What is needed -> Rewrite the lines below, changing every occurrence of "Freundschaftsarmbänder" to "Armbänder" and keeping everything else the same.

-- Records shown follows --

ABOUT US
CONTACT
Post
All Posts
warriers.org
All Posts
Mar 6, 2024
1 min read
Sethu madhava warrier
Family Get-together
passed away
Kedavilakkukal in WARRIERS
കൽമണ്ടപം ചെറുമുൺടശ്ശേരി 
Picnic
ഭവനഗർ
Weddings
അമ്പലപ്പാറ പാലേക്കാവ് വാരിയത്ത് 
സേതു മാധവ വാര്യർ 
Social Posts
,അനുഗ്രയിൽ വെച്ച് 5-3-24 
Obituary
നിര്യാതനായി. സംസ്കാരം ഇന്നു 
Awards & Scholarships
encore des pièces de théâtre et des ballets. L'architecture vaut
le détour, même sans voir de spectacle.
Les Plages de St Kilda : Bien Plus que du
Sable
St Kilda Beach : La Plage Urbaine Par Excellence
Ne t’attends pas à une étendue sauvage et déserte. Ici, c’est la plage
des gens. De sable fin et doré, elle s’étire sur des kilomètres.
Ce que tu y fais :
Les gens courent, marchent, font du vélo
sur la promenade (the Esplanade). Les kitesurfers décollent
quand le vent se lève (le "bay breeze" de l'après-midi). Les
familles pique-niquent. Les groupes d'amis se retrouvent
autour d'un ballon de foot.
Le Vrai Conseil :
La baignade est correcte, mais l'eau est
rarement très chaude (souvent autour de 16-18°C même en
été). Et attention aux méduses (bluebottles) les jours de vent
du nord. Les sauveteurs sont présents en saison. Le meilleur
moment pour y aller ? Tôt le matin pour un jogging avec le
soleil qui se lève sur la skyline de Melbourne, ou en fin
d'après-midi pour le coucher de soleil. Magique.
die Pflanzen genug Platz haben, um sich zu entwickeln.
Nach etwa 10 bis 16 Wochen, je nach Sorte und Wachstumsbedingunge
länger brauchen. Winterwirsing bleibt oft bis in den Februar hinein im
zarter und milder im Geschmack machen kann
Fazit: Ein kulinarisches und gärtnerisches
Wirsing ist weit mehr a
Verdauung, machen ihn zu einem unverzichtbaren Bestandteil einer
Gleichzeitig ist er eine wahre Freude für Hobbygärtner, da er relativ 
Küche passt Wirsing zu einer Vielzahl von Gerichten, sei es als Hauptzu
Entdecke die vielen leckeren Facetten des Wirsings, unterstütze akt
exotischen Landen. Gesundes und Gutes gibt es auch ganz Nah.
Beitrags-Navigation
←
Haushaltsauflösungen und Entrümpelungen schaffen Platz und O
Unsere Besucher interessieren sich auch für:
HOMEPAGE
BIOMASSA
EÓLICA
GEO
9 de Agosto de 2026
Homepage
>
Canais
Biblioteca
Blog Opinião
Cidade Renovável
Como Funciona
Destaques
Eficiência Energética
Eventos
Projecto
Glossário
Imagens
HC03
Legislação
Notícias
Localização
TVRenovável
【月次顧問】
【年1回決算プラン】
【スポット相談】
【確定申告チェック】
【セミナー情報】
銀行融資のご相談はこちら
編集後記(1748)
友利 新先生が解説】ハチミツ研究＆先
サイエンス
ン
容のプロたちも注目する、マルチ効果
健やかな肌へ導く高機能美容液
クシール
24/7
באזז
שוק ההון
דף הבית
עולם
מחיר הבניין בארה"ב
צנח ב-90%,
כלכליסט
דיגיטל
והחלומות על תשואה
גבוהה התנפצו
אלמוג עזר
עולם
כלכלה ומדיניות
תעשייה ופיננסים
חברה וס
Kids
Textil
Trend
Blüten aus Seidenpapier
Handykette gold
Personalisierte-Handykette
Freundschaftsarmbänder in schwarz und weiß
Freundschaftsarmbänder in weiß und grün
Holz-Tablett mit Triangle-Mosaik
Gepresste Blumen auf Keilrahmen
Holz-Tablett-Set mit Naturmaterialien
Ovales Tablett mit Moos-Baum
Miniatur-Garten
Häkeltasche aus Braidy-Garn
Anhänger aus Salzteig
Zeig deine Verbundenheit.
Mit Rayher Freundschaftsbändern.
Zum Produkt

-- Records shown concluded --

Output for this task ->
ABOUT US
CONTACT
Post
All Posts
warriers.org
All Posts
Mar 6, 2024
1 min read
Sethu madhava warrier
Family Get-together
passed away
Kedavilakkukal in WARRIERS
കൽമണ്ടപം ചെറുമുൺടശ്ശേരി 
Picnic
ഭവനഗർ
Weddings
അമ്പലപ്പാറ പാലേക്കാവ് വാരിയത്ത് 
സേതു മാധവ വാര്യർ 
Social Posts
,അനുഗ്രയിൽ വെച്ച് 5-3-24 
Obituary
നിര്യാതനായി. സംസ്കാരം ഇന്നു 
Awards & Scholarships
encore des pièces de théâtre et des ballets. L'architecture vaut
le détour, même sans voir de spectacle.
Les Plages de St Kilda : Bien Plus que du
Sable
St Kilda Beach : La Plage Urbaine Par Excellence
Ne t’attends pas à une étendue sauvage et déserte. Ici, c’est la plage
des gens. De sable fin et doré, elle s’étire sur des kilomètres.
Ce que tu y fais :
Les gens courent, marchent, font du vélo
sur la promenade (the Esplanade). Les kitesurfers décollent
quand le vent se lève (le "bay breeze" de l'après-midi). Les
familles pique-niquent. Les groupes d'amis se retrouvent
autour d'un ballon de foot.
Le Vrai Conseil :
La baignade est correcte, mais l'eau est
rarement très chaude (souvent autour de 16-18°C même en
été). Et attention aux méduses (bluebottles) les jours de vent
du nord. Les sauveteurs sont présents en saison. Le meilleur
moment pour y aller ? Tôt le matin pour un jogging avec le
soleil qui se lève sur la skyline de Melbourne, ou en fin
d'après-midi pour le coucher de soleil. Magique.
die Pflanzen genug Platz haben, um sich zu entwickeln.
Nach etwa 10 bis 16 Wochen, je nach Sorte und Wachstumsbedingunge
länger brauchen. Winterwirsing bleibt oft bis in den Februar hinein im
zarter und milder im Geschmack machen kann
Fazit: Ein kulinarisches und gärtnerisches
Wirsing ist weit mehr a
Verdauung, machen ihn zu einem unverzichtbaren Bestandteil einer
Gleichzeitig ist er eine wahre Freude für Hobbygärtner, da er relativ 
Küche passt Wirsing zu einer Vielzahl von Gerichten, sei es als Hauptzu
Entdecke die vielen leckeren Facetten des Wirsings, unterstütze akt
exotischen Landen. Gesundes und Gutes gibt es auch ganz Nah.
Beitrags-Navigation
←
Haushaltsauflösungen und Entrümpelungen schaffen Platz und O
Unsere Besucher interessieren sich auch für:
HOMEPAGE
BIOMASSA
EÓLICA
GEO
9 de Agosto de 2026
Homepage
>
Canais
Biblioteca
Blog Opinião
Cidade Renovável
Como Funciona
Destaques
Eficiência Energética
Eventos
Projecto
Glossário
Imagens
HC03
Legislação
Notícias
Localização
TVRenovável
【月次顧問】
【年1回決算プラン】
【スポット相談】
【確定申告チェック】
【セミナー情報】
銀行融資のご相談はこちら
編集後記(1748)
友利 新先生が解説】ハチミツ研究＆先
サイエンス
ン
容のプロたちも注目する、マルチ効果
健やかな肌へ導く高機能美容液
クシール
24/7
באזז
שוק ההון
דף הבית
עולם
מחיר הבניין בארה"ב
צנח ב-90%,
כלכליסט
דיגיטל
והחלומות על תשואה
גבוהה התנפצו
אלמוג עזר
עולם
כלכלה ומדיניות
תעשייה ופיננסים
חברה וס
Kids
Textil
Trend
Blüten aus Seidenpapier
Handykette gold
Personalisierte-Handykette
Armbänder in schwarz und weiß
Armbänder in weiß und grün
Holz-Tablett mit Triangle-Mosaik
Gepresste Blumen auf Keilrahmen
Holz-Tablett-Set mit Naturmaterialien
Ovales Tablett mit Moos-Baum
Miniatur-Garten
Häkeltasche aus Braidy-Garn
Anhänger aus Salzteig
Zeig deine Verbundenheit.
Mit Rayher Freundschaftsbändern.
Zum Produkt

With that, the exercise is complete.